The brain has an extraordinary ability to reorganize itself—a property called neuroplasticity. When neural pathways are damaged, the brain can form new connections to compensate, but it needs the right stimulation to do so. CRT provides that stimulation through carefully calibrated exercises that progressively challenge your cognitive abilities, encouraging your brain to build stronger, more efficient pathways.
Every patient's cognitive profile is unique. During your initial assessment, we evaluate multiple domains of cognitive function to identify exactly where deficits exist. The primary areas we target include:
Memory impairment is one of the most common complaints after brain injury. Patients may forget recent conversations, lose track of appointments, or struggle to recall names. Our memory exercises use spaced repetition, visual association techniques, and working memory challenges to strengthen both encoding (getting information into memory) and retrieval (getting it back out).
Sustained attention—the ability to stay focused on a task—is often severely impacted after concussion or stroke. We train three types of attention: sustained attention (maintaining focus over time), selective attention (filtering out distractions), and divided attention (managing multiple tasks simultaneously). Exercises progress from simple single-focus tasks to complex multi-stimulus environments.
Many patients describe feeling "mentally slow" after a brain injury—as though their brain is running in low gear. Processing speed exercises use timed reaction tasks, rapid visual scanning, and decision-making drills to help your brain process information faster. Improvement in this area often has the most noticeable real-world impact on daily function.
Executive function encompasses the higher-order skills that allow you to plan, organize, prioritize, and make decisions. After brain injury, patients often struggle with multitasking, problem-solving, and managing their schedule. We use task-switching exercises, planning simulations, and organizational strategy training to rebuild these critical life skills.
Visuospatial skills help you navigate environments, judge distances, and understand spatial relationships. Verbal fluency affects your ability to find the right words and express yourself clearly. Both can be impaired after neurological injury, and both respond well to targeted rehabilitation exercises.
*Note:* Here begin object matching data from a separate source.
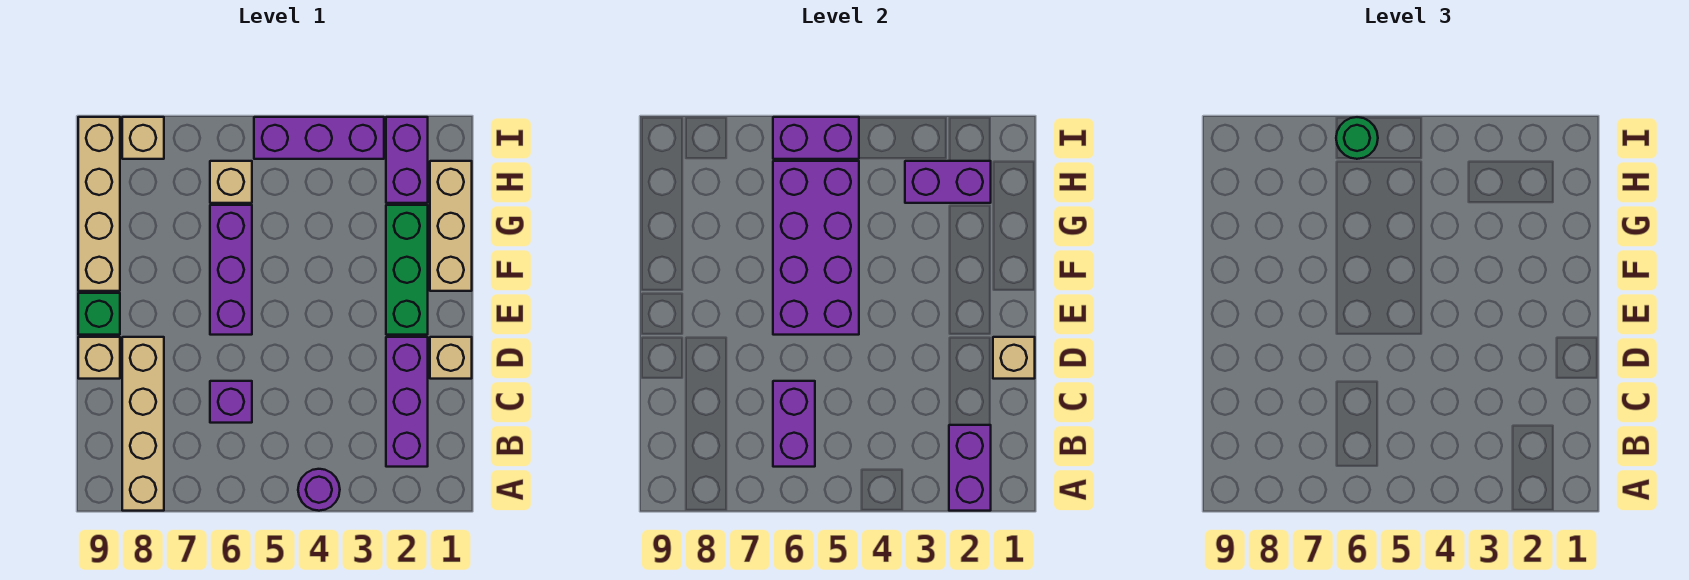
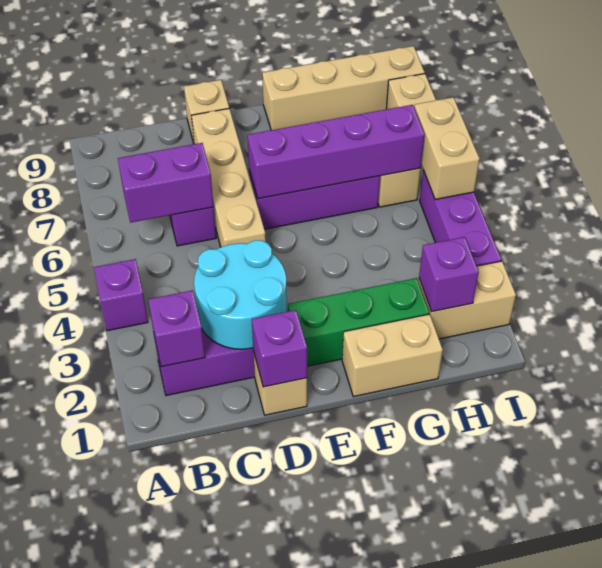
purple brick A2:B2 level 2 -> purple brick B2 level 2
purple round brick A4 level 1 -> purple brick A4 level 1
tan brick A8:D8 level 1 -> tan brick D5:D8 level 1
none -> cyan round brick C2:D3 level 2
tan brick D1 level 2 -> purple brick D1 level 2
purple brick E5:H6 level 2 -> purple brick E6:H6 level 2
green brick E9 level 1 -> none
tan brick F1:H1 level 1 -> tan brick F1:G1 level 1
purple brick H2:I2 level 1 -> tan brick H2:I2 level 1
purple brick H2:H3 level 2 -> purple brick H2 level 2
purple brick I5:I6 level 2 -> tan brick I5:I6 level 2
green round brick I6 level 3 -> none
Our CRT program follows a structured 5-phase approach designed to systematically rebuild your cognitive abilities from the ground up:
We begin with a thorough evaluation of your cognitive function using standardized neuropsychological screening tools. This assessment measures memory, attention, processing speed, executive function, and visuospatial skills—giving us a detailed map of your strengths and weaknesses. We also review your medical history, imaging results, and daily functional challenges to understand the full picture.
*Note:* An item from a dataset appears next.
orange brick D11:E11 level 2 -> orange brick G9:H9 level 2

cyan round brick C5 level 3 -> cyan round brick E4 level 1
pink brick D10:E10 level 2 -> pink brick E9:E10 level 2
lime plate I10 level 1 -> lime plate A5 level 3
Based on your assessment results, we design a customized training protocol that targets your specific deficits while leveraging your cognitive strengths. We set measurable goals tied to real-world function—for example, "remember a 5-item grocery list without writing it down" or "sustain focused reading for 30 minutes." This ensures every exercise has practical relevance to your life.
During in-clinic sessions (typically 45–60 minutes, 2–3 times per week), you'll work through a combination of computer-based exercises, tabletop activities, and real-world task simulations. These might include memory recall games, attention filtering challenges, timed problem-solving puzzles, and multitasking drills. The exercises feel like games, but each one is scientifically designed to stimulate specific neural networks.
As your brain adapts and strengthens, we progressively increase exercise difficulty. A memory exercise that started with 3 items might advance to 7. An attention task that began in a quiet environment might add background noise and visual distractions. This progressive overload principle—borrowed from physical rehabilitation—ensures continuous neuroplastic adaptation rather than plateau.
The final phase focuses on transferring your improved cognitive skills to real-world situations. We practice strategies for managing your calendar, organizing your workspace, handling conversations in noisy environments, and other daily challenges. We also provide a home maintenance program of exercises you can continue independently to sustain your gains long-term.